Archive for April 23rd, 2009

Right now UI widgets need to explicitly declare "getter" functions (methods that return information about the widget rather than manipulate it) with $.ui.widget.getter = 'gettermethod1 gettermethod2'. The reason is that most jQuery plugins are chainable: $(selector).widget('method').css('color','blue') executes method on each element matched, then css('color','blue') on each element. Some plugins and some uses of plugins instead return information about the first element selected, so they cannot be chained, like $(selector).css('color'). For normal methods, the widget code creates a plugin that automatically executes the method named on each element matched, then returns the jQuery object to allow chaining. It uses the getter list to determine which methods should pass their return value from the plugin instead, and only operate on the first element matched.

This is inelegant, and makes my subclassing code less useful, since the getter list cannot be extended easily, only copied or replaced.

This is due to be improved in jQuery 1.7.2 (or at least it's in the latest nightlies): any method that returns this is a "regular" method that, when used as a plugin, should be chainable. Any method that returns anything else is a "getter" that returns that value when used as a plugin.

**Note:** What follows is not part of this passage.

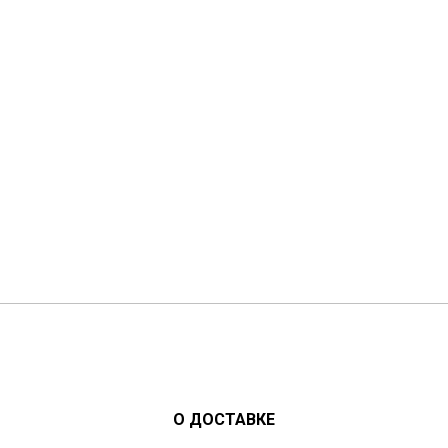
О ДОСТАВКЕ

Thus, in the widget tutorial, we no longer need the line $.ui.green4.getter = "getLevel"; and getLevel remains unchanged, but setLevel needs to be changed to:

    setLevel: function (x) {
        var greenlevels = this._getData('greenlevels'); 
        var level = Math.floor(Math.min(greenlevels.length-1, Math.max(0,x))); 
        this._setData('level', level); 
        this.element.css({background: greenlevels[level]}); 
        return this; // note new return value
    }, 

I think this will be an improvement, even if it means rewriting all my widgets. I would rather have used a return value of "undefined" as the flag for a chainable method, since that would not require rewriting regular methods, and getters that intentionally return undefined should be few and far between. But no one asked me.